■ TO DO: Copy each line of the data beneath in which the word "PRZEWÓD" appears.

■ DATASET RECORDS:
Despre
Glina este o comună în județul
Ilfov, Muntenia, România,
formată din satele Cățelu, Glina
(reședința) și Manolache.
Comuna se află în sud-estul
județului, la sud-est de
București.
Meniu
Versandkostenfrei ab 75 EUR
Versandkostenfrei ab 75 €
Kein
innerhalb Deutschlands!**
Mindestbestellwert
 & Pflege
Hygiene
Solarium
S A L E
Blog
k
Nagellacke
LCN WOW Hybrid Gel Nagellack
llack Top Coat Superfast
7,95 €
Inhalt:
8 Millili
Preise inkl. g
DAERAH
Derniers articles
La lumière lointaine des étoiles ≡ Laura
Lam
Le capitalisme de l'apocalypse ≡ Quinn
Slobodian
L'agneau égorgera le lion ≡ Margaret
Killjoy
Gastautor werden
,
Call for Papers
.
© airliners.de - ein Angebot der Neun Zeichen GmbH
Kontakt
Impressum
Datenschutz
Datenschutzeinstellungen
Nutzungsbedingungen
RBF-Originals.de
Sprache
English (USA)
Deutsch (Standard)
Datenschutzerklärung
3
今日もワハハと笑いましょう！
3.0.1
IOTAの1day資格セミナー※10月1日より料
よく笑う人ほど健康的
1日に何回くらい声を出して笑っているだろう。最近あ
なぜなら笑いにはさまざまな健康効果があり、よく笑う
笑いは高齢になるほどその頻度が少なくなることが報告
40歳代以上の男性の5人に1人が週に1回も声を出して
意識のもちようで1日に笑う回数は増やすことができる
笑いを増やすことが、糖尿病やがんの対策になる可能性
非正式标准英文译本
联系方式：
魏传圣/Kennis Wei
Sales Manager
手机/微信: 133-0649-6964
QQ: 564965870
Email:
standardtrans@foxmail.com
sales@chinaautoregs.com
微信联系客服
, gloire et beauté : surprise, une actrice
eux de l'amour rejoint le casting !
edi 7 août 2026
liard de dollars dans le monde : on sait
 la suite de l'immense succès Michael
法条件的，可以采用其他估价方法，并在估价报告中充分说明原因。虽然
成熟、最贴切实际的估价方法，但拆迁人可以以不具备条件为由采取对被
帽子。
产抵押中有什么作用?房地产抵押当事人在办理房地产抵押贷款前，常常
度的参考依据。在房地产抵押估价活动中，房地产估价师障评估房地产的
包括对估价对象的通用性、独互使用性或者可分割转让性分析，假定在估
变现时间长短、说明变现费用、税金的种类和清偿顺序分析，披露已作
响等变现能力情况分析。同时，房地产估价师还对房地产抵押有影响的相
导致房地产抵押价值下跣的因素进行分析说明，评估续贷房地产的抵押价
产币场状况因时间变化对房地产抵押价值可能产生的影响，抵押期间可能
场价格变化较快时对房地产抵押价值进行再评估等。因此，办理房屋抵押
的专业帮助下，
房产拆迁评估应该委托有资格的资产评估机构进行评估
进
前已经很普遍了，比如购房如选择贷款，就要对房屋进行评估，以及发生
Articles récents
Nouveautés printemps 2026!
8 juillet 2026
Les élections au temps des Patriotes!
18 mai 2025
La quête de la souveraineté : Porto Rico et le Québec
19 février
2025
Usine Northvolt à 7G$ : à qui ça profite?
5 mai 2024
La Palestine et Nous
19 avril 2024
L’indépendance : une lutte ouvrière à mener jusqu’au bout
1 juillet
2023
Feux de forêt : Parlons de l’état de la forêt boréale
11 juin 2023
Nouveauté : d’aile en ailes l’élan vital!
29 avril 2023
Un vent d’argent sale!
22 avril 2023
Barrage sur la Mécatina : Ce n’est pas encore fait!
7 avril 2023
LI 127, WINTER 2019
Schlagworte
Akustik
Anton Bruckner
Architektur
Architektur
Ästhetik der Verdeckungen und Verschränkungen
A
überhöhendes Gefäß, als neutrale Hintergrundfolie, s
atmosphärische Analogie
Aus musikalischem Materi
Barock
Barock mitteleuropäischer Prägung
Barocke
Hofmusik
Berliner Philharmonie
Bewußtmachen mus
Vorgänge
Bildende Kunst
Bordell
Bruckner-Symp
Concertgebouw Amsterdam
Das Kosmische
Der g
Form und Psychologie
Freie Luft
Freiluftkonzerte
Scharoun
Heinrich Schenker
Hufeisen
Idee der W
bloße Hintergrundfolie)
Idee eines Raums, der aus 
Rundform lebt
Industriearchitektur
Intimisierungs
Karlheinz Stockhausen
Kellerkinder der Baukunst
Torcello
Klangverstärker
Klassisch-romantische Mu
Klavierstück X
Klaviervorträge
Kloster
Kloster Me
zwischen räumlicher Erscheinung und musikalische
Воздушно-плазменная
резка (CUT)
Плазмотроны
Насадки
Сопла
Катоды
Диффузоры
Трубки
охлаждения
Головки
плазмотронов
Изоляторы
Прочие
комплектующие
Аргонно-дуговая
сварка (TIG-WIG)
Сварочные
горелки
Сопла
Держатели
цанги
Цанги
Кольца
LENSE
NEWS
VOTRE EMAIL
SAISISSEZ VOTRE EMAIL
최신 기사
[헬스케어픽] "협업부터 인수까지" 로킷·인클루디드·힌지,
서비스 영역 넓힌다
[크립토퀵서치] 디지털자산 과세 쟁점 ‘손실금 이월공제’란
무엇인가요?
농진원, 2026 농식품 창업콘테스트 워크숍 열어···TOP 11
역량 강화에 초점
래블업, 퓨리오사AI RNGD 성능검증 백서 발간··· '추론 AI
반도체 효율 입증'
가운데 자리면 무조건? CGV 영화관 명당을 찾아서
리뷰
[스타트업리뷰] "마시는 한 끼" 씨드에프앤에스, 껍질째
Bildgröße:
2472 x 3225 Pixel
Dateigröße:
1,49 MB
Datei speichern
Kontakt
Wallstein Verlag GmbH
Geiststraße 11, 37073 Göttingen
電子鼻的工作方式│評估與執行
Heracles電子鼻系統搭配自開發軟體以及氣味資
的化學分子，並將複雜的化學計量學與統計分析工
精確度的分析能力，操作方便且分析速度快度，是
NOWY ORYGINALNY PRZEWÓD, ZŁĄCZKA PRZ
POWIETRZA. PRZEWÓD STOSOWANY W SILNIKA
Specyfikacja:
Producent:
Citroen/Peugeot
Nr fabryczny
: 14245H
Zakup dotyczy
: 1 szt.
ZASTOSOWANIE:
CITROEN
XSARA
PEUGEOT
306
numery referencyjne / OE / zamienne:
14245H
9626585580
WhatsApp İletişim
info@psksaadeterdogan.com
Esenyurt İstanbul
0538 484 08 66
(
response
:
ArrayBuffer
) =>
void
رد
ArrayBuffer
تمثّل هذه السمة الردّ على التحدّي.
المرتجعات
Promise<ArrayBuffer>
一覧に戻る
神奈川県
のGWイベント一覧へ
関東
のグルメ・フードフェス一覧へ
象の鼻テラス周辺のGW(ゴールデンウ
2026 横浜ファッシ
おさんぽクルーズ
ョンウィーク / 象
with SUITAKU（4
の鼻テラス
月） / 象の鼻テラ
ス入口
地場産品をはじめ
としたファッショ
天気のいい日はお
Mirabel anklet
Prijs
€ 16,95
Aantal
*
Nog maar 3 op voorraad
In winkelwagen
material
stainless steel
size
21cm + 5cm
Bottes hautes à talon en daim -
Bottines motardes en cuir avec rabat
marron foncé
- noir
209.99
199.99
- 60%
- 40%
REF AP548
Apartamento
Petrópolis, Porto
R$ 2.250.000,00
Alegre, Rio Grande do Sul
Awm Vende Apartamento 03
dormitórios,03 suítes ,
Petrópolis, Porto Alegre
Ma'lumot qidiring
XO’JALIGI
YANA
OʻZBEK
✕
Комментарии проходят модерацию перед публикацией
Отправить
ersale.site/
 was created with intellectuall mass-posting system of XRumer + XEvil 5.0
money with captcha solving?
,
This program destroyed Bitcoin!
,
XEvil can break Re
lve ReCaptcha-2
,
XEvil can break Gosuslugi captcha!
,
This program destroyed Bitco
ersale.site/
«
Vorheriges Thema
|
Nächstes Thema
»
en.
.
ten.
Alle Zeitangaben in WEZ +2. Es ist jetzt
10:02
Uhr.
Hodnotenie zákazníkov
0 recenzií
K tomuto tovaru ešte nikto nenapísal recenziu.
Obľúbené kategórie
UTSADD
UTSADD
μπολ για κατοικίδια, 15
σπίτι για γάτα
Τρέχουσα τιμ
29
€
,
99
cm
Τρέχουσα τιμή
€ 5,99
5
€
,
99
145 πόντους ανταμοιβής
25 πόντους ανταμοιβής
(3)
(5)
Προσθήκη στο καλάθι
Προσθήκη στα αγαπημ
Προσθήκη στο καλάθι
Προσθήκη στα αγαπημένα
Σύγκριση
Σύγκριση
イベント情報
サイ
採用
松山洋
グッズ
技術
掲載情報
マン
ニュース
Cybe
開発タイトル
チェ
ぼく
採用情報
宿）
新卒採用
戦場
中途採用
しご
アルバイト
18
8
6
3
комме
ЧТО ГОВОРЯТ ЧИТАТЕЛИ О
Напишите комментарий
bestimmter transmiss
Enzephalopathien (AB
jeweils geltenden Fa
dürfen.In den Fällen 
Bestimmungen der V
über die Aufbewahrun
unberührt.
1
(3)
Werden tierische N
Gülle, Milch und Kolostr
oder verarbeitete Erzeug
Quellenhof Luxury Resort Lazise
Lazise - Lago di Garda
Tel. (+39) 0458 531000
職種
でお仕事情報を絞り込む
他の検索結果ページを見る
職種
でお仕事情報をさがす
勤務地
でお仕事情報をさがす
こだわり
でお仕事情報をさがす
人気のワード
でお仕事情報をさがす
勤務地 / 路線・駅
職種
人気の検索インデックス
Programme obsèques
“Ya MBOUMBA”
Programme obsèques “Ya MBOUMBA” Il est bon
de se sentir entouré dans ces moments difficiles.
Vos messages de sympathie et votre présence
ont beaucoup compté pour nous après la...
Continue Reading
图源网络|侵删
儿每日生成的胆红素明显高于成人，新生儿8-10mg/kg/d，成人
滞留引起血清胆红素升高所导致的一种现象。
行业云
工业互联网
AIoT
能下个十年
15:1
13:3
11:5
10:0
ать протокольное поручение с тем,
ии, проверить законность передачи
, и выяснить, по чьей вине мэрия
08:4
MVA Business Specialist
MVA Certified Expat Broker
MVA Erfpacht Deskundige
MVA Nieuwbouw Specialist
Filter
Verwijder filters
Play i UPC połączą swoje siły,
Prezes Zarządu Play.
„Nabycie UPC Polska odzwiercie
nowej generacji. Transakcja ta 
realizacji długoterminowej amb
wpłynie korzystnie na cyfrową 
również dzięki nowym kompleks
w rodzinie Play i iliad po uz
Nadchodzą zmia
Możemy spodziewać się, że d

■ ANSWER TO THIS PROBLEM:
NOWY ORYGINALNY PRZEWÓD, ZŁĄCZKA PRZ
POWIETRZA. PRZEWÓD STOSOWANY W SILNIKA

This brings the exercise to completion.